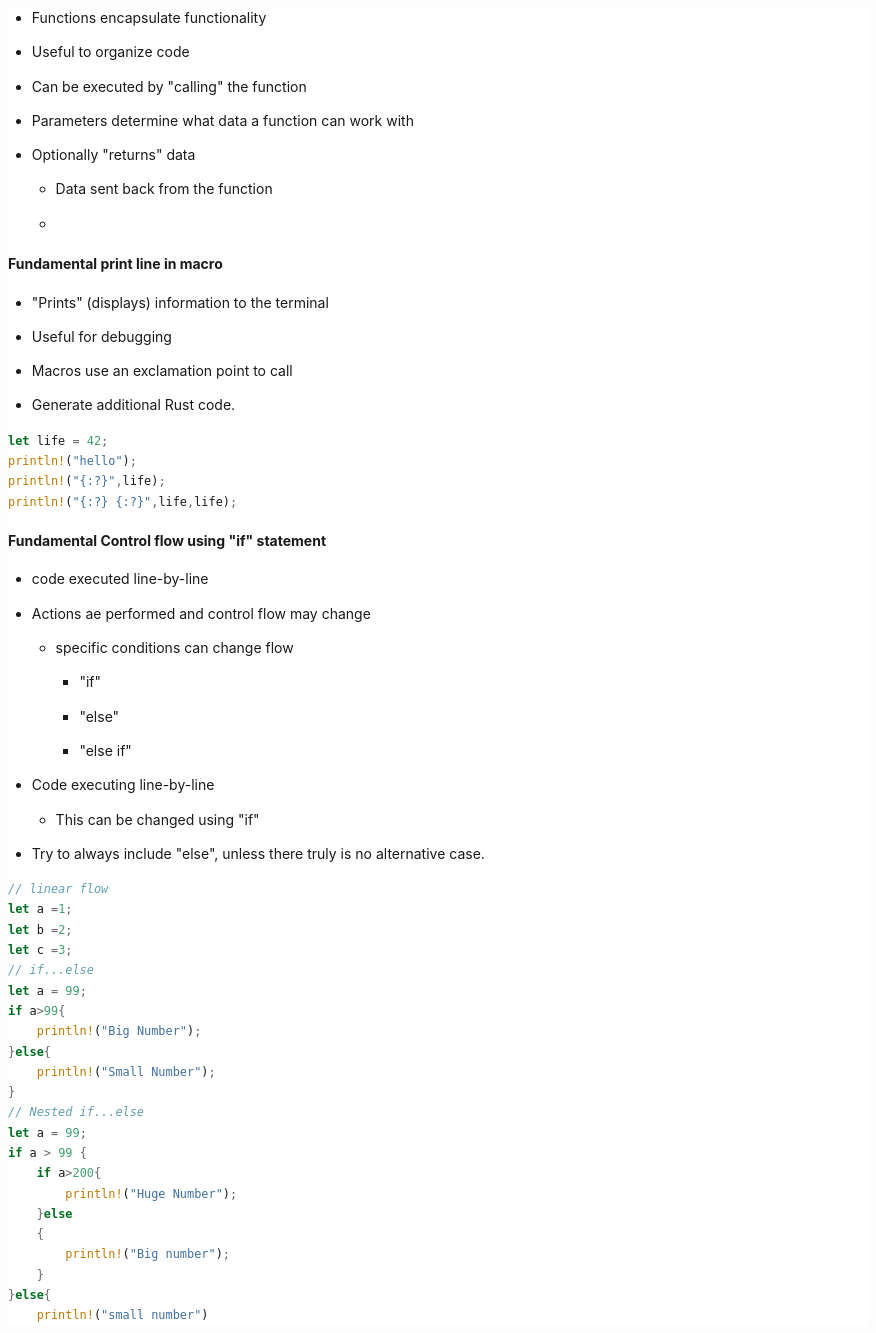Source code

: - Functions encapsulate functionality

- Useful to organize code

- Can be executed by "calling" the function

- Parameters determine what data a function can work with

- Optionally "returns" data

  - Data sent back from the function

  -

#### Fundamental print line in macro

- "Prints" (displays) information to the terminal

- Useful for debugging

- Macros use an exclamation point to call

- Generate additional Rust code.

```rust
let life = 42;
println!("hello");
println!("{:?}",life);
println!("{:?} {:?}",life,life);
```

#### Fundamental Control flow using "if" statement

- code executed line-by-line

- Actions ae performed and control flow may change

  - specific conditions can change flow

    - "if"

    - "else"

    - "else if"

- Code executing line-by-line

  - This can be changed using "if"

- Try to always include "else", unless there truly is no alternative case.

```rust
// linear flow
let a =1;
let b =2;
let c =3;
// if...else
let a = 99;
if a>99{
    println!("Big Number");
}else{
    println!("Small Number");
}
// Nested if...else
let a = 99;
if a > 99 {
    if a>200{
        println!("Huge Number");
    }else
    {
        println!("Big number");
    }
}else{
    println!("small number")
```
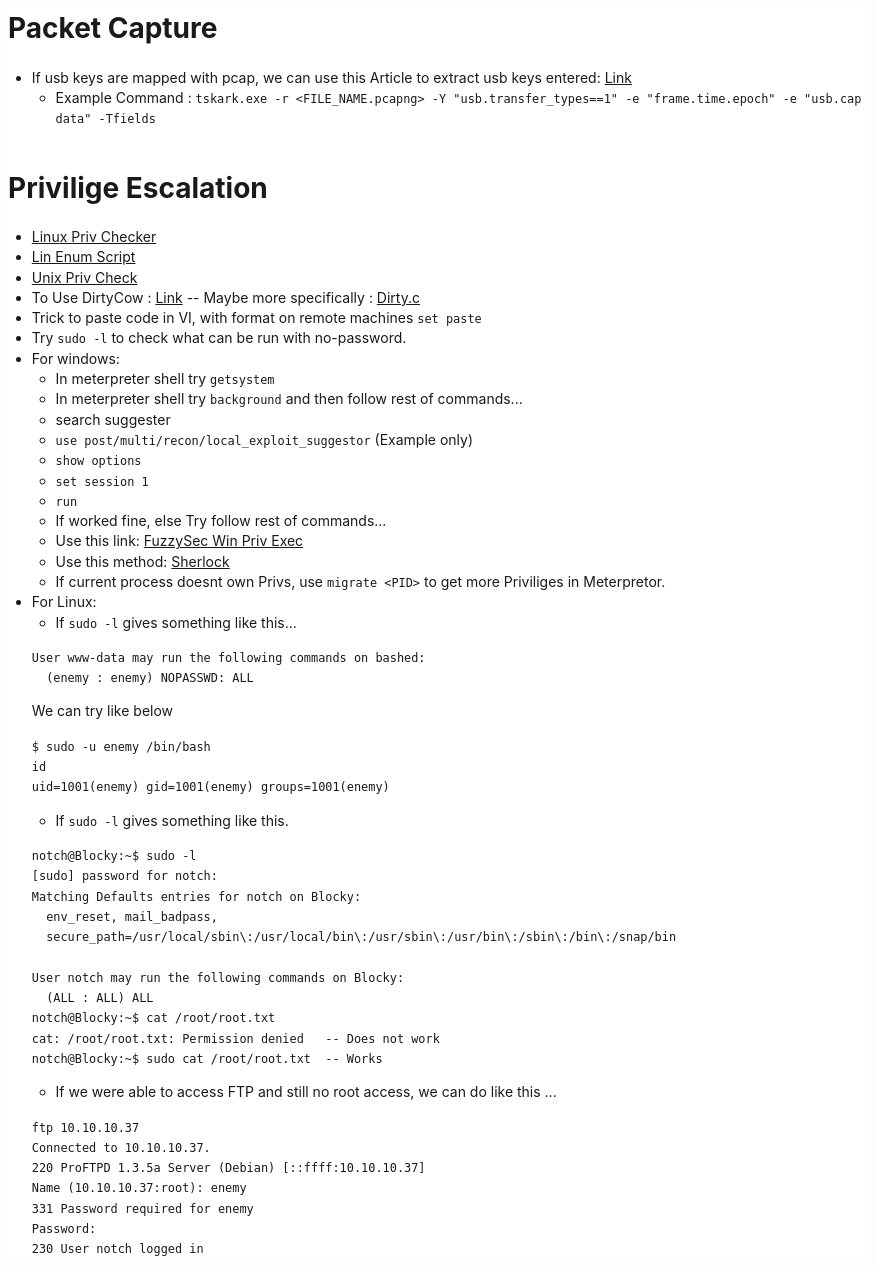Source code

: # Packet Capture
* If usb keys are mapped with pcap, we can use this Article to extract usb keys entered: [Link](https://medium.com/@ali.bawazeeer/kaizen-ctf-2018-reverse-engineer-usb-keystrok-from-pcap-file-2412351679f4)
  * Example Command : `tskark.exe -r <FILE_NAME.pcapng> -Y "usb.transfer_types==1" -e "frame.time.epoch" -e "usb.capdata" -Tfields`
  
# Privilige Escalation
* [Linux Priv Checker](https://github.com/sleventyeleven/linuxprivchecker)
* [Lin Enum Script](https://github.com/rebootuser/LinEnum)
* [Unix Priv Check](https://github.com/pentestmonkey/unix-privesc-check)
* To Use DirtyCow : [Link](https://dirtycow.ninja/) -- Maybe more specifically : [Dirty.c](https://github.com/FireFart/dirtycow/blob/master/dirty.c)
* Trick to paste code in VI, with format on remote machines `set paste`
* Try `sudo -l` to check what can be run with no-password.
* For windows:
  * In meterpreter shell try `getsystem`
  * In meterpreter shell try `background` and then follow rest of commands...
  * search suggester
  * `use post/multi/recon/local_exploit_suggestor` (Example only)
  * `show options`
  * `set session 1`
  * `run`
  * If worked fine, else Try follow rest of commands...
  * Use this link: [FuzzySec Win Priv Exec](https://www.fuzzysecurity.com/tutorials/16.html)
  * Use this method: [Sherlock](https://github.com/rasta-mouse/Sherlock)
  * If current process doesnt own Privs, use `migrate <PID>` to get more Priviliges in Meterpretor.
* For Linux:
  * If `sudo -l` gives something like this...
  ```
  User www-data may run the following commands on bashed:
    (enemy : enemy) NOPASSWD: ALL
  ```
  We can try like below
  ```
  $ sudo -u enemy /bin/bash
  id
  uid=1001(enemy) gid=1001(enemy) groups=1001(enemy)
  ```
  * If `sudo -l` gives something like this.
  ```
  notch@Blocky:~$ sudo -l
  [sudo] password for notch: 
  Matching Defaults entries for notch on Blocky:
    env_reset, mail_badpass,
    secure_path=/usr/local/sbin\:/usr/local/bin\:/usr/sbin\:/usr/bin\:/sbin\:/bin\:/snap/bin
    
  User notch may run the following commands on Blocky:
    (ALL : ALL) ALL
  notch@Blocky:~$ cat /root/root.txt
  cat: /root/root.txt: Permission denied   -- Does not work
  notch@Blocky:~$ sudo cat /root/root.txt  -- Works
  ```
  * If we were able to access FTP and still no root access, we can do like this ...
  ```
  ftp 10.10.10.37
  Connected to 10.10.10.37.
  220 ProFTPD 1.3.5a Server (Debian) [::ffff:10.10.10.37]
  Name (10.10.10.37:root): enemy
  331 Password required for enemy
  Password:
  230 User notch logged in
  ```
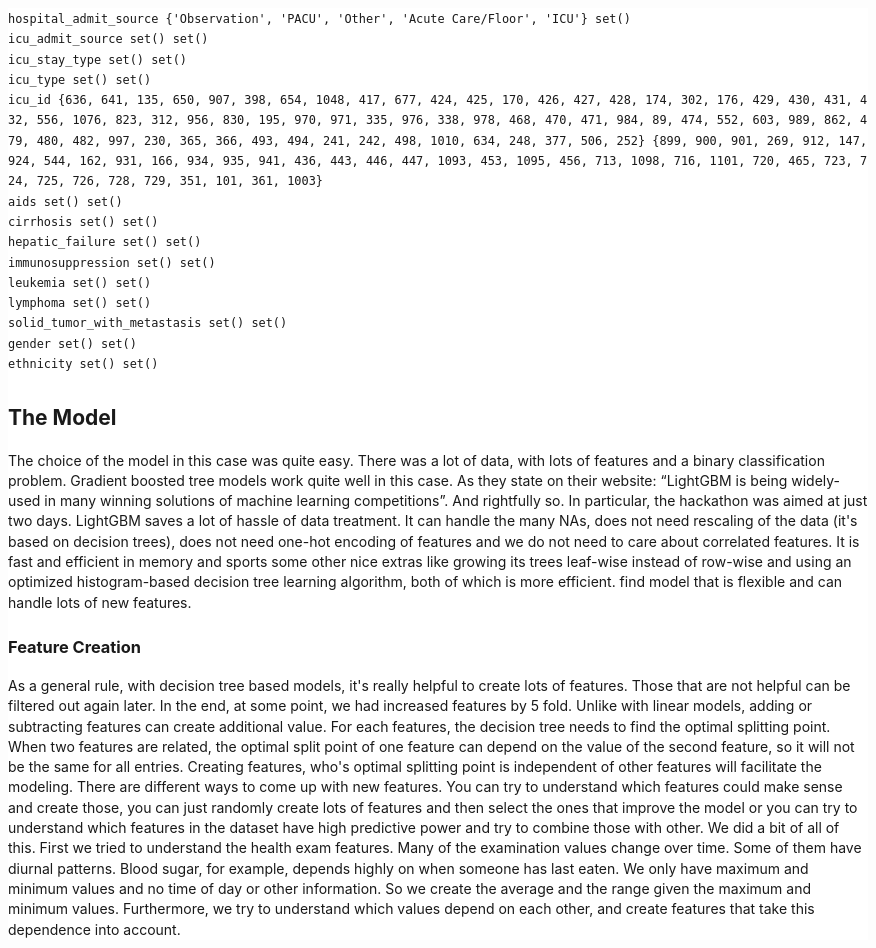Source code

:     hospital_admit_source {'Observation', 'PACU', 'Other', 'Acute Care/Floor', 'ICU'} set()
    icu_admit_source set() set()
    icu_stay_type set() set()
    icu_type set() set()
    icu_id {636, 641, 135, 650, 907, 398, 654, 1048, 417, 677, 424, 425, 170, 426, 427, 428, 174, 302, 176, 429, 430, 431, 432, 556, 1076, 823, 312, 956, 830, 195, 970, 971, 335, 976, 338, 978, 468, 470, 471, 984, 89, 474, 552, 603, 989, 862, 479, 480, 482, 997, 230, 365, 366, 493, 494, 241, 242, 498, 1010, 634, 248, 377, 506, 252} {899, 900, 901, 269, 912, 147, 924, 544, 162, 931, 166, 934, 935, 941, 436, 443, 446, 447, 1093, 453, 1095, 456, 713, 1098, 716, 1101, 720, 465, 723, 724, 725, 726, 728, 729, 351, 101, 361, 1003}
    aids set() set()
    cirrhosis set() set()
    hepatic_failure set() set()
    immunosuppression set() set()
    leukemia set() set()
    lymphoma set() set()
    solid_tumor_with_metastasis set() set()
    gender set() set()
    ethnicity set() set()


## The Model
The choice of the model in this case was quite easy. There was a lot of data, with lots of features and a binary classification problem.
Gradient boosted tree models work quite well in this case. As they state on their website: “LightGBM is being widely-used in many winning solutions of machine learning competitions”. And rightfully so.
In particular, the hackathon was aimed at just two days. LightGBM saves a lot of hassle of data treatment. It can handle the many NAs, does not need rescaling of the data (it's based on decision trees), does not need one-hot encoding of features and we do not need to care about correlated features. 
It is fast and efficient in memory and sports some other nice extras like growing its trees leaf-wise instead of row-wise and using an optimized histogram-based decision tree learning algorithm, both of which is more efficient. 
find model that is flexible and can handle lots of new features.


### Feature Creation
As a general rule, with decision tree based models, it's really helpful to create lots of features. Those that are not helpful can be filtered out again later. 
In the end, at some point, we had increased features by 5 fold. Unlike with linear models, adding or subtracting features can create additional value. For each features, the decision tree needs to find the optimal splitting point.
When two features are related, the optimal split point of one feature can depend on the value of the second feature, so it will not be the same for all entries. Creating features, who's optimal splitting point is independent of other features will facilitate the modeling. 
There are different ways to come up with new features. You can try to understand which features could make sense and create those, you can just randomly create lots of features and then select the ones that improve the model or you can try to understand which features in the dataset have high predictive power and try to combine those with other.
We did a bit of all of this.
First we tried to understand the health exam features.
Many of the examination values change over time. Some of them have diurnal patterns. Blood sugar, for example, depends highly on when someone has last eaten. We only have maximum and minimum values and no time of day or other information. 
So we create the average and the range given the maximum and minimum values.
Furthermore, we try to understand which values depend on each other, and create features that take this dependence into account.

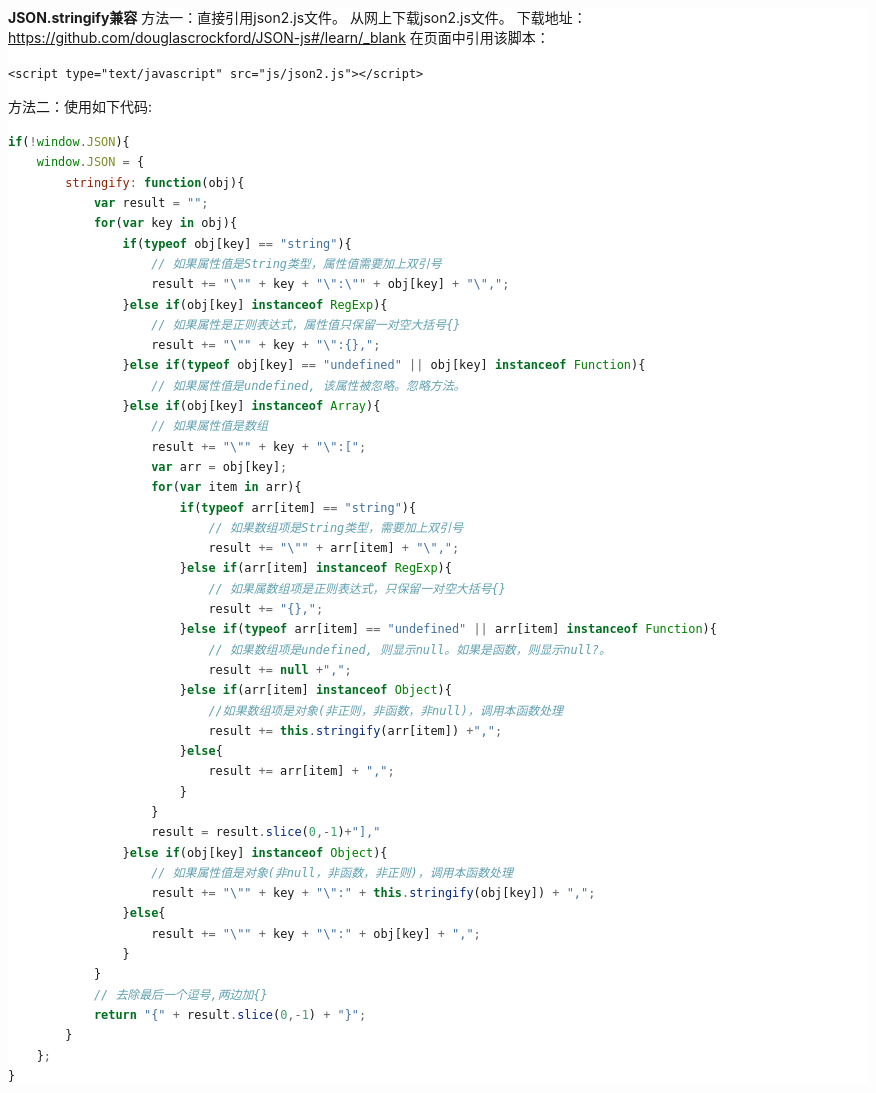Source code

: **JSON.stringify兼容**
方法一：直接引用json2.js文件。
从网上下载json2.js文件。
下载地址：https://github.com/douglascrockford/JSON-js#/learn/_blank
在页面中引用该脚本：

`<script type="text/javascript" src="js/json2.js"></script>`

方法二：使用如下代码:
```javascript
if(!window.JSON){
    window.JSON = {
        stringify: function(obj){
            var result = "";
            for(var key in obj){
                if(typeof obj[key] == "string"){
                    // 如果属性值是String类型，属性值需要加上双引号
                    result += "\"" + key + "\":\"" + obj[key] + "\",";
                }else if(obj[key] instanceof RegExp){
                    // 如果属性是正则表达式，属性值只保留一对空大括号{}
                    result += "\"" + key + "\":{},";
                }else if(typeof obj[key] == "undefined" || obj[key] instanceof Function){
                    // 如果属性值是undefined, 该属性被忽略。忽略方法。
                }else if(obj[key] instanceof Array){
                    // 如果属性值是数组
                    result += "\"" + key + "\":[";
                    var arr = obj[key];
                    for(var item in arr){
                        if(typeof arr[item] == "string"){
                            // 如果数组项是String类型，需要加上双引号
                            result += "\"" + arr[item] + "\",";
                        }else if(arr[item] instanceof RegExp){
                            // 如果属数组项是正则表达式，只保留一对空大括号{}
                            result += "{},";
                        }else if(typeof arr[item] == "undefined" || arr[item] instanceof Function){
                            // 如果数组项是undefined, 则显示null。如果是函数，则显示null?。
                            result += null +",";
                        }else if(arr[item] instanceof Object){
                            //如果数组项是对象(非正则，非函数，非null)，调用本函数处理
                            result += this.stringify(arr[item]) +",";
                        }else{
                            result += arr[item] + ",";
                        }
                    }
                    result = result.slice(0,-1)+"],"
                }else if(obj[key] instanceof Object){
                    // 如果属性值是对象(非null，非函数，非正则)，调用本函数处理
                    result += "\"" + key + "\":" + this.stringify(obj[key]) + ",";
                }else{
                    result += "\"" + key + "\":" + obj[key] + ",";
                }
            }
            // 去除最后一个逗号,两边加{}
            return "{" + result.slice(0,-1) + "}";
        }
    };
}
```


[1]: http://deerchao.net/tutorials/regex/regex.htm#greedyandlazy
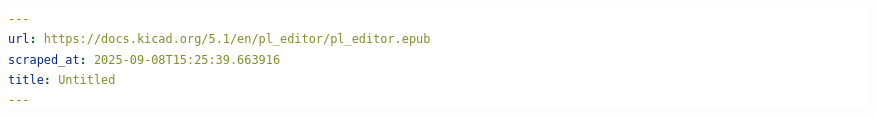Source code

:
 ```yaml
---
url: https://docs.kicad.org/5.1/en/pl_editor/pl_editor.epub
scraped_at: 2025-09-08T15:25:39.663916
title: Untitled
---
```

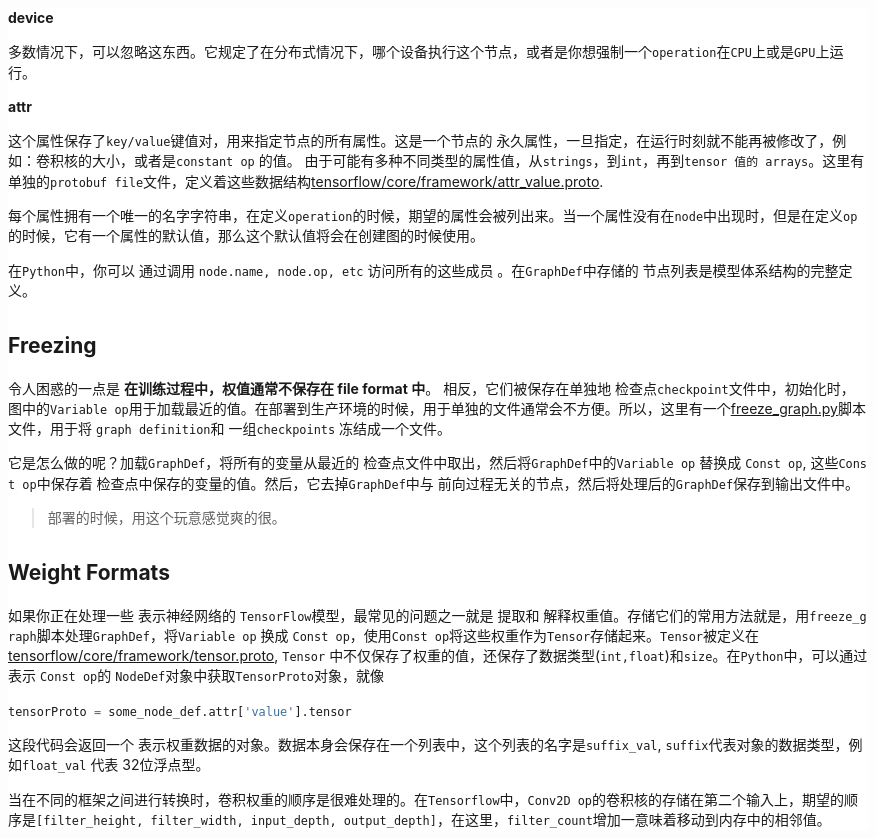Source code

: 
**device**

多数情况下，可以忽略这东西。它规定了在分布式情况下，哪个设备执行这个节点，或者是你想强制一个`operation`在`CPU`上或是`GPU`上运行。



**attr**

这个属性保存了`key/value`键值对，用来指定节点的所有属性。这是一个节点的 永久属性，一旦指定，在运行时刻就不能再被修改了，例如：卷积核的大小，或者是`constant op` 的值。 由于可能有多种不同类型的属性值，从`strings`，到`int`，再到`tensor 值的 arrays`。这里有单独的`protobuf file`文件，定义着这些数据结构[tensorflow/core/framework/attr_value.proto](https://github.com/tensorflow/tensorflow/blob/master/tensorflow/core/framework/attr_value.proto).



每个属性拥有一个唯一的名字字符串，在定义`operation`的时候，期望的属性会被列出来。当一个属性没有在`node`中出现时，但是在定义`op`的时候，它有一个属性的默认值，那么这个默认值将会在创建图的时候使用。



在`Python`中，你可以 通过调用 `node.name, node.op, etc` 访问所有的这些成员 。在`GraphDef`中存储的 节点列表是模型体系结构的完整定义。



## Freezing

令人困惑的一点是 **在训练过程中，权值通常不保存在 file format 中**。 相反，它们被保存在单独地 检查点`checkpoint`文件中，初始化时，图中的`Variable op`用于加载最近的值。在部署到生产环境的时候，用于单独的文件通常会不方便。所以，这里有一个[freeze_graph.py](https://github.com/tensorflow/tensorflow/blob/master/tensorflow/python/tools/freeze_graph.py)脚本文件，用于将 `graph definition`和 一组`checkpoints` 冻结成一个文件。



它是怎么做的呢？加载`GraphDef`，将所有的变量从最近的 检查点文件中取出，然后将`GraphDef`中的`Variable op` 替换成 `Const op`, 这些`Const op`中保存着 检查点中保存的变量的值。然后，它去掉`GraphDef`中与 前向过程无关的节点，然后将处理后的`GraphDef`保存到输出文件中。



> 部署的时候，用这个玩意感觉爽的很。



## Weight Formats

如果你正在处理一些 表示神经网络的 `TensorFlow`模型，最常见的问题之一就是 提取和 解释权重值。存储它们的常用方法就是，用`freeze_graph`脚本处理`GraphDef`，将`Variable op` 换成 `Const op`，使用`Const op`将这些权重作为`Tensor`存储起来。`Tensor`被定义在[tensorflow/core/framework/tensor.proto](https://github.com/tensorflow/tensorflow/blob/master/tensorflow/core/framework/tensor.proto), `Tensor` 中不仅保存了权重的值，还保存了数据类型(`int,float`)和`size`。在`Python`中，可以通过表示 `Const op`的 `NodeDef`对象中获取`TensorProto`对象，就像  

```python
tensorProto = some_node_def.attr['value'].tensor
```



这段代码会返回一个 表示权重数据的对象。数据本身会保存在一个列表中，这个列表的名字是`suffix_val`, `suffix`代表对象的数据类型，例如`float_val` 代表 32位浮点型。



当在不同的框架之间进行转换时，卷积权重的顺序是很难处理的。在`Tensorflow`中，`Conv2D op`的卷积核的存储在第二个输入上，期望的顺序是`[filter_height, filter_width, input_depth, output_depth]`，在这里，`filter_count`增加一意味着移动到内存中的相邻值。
━━━━━━━━━━━━━━━━━━━━━━━━━━━━━━
Where a line of the data above includes the string "非null", pull it out.

REPLY:
                            //如果数组项是对象(非正则，非函数，非null)，调用本函数处理
                    // 如果属性值是对象(非null，非函数，非正则)，调用本函数处理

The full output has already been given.